PROBLEM TO SOLVE
Transcribe the data that follows in full. Leave out the pictures.

[Page-level text extractions]
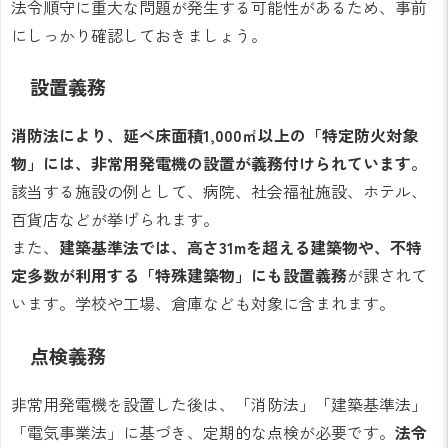
法令順守に重大な問題が発生する可能性があるため、事前
にしっかり確認しておきましょう。
設置義務
消防法により、延べ床面積1,000㎡以上の「特定防火対象
物」には、非常用発電機の設置が義務付けられています。
該当する施設の例として、病院、社会福祉施設、ホテル、
百貨店などが挙げられます。
また、
建築基準法では、高さ31mを超える建築物や、不特
定多数が利用する「特殊建築物」にも設置義務
が課されて
います。学校や工場、倉庫なども対象に含まれます。
点検義務
非常用発電機を設置した後は、「消防法」「建築基準法」
「電気事業法」に基づき、定期的な点検が必要です。
法令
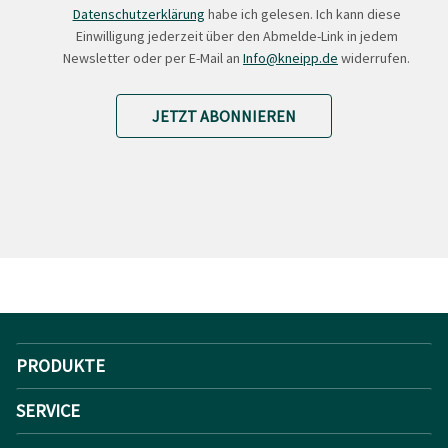
Datenschutzerklärung
habe ich gelesen. Ich kann diese
Einwilligung jederzeit über den Abmelde-Link in jedem
Newsletter oder per E-Mail an
Info@kneipp.de
widerrufen.
JETZT ABONNIEREN
PRODUKTE
SERVICE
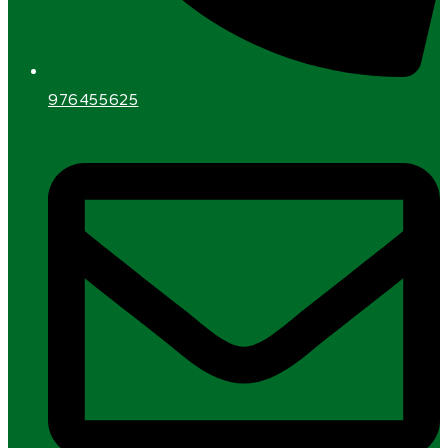
976455625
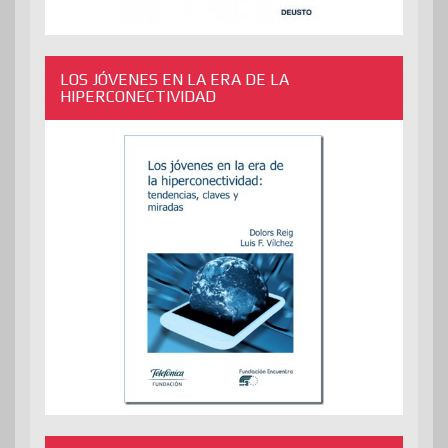
LOS JÓVENES EN LA ERA DE LA
HIPERCONECTIVIDAD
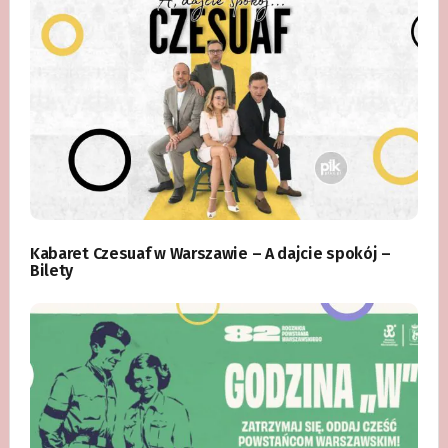
Kabaret Czesuaf w Warszawie – A dajcie spokój –
Bilety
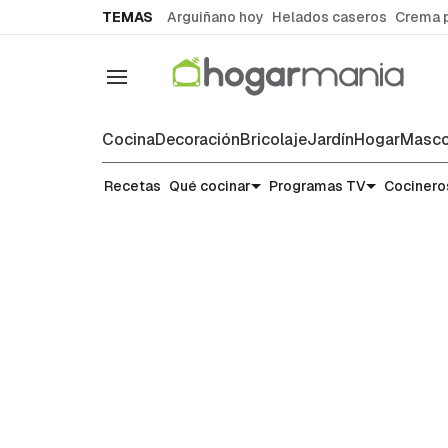
common.go-to-content
TEMAS
Arguiñano hoy
Helados caseros
Crema 
Navegación
Cocina
Decoración
Bricolaje
Jardín
Hogar
Masco
Recetas
Recetas
Qué cocinar
Programas TV
Cocinero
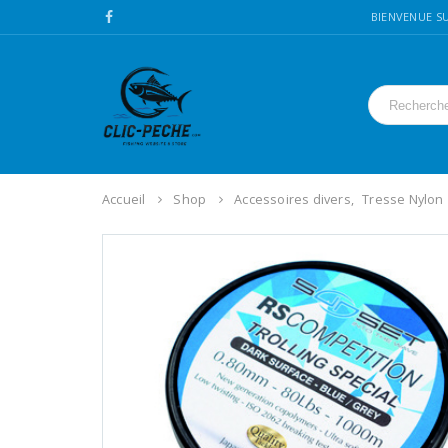
BIENVENUE SU
Accueil
Shop
Accessoires divers
,
Tresse Nylon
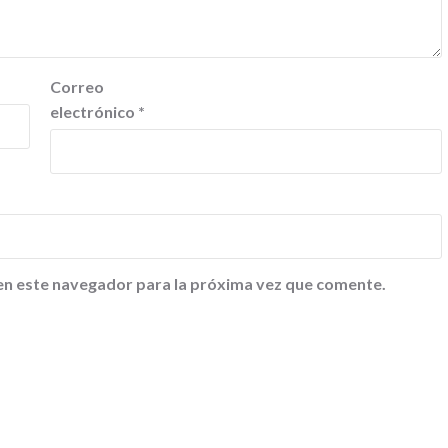
Correo
electrónico
*
en este navegador para la próxima vez que comente.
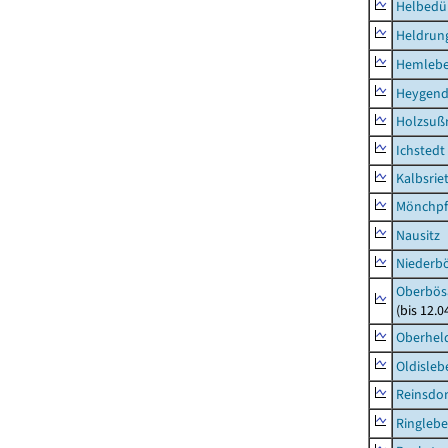
Helbedü
Heldrung
Hemleb
Heygend
Holzsuß
Ichstedt
Kalbsrie
Mönchpfi
Nausitz
Niederb
Oberbös
(bis 12.
Oberhel
Oldisleb
Reinsdor
Ringleb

RESPONSE AREA
法令順守に重大な問題が発生する可能性があるため、事前
にしっかり確認しておきましょう。
設置義務
消防法により、延べ床面積1,000㎡以上の「特定防火対象
物」には、非常用発電機の設置が義務付けられています。
該当する施設の例として、病院、社会福祉施設、ホテル、
百貨店などが挙げられます。
また、
建築基準法では、高さ31mを超える建築物や、不特
定多数が利用する「特殊建築物」にも設置義務
が課されて
います。学校や工場、倉庫なども対象に含まれます。
点検義務
非常用発電機を設置した後は、「消防法」「建築基準法」
「電気事業法」に基づき、定期的な点検が必要です。
法令
Datenschutzerklärung
habe ich gelesen. Ich kann diese
Einwilligung jederzeit über den Abmelde-Link in jedem
Newsletter oder per E-Mail an
Info@kneipp.de
widerrufen.
JETZT ABONNIEREN
PRODUKTE
SERVICE
976455625
LOS JÓVENES EN LA ERA DE LA
HIPERCONECTIVIDAD
Kabaret Czesuaf w Warszawie – A dajcie spokój –
Bilety
common.go-to-content
TEMAS
Arguiñano hoy
Helados caseros
Crema 
Navegación
Cocina
Decoración
Bricolaje
Jardín
Hogar
Masco
Recetas
Recetas
Qué cocinar
Programas TV
Cocinero
BIENVENUE SU
Accueil
Shop
Accessoires divers
,
Tresse Nylon
Correo
electrónico
*
en este navegador para la próxima vez que comente.
Helbedü
Heldrung
Hemleb
Heygend
Holzsuß
Ichstedt
Kalbsrie
Mönchpfi
Nausitz
Niederb
Oberbös
(bis 12.
Oberhel
Oldisleb
Reinsdor
Ringleb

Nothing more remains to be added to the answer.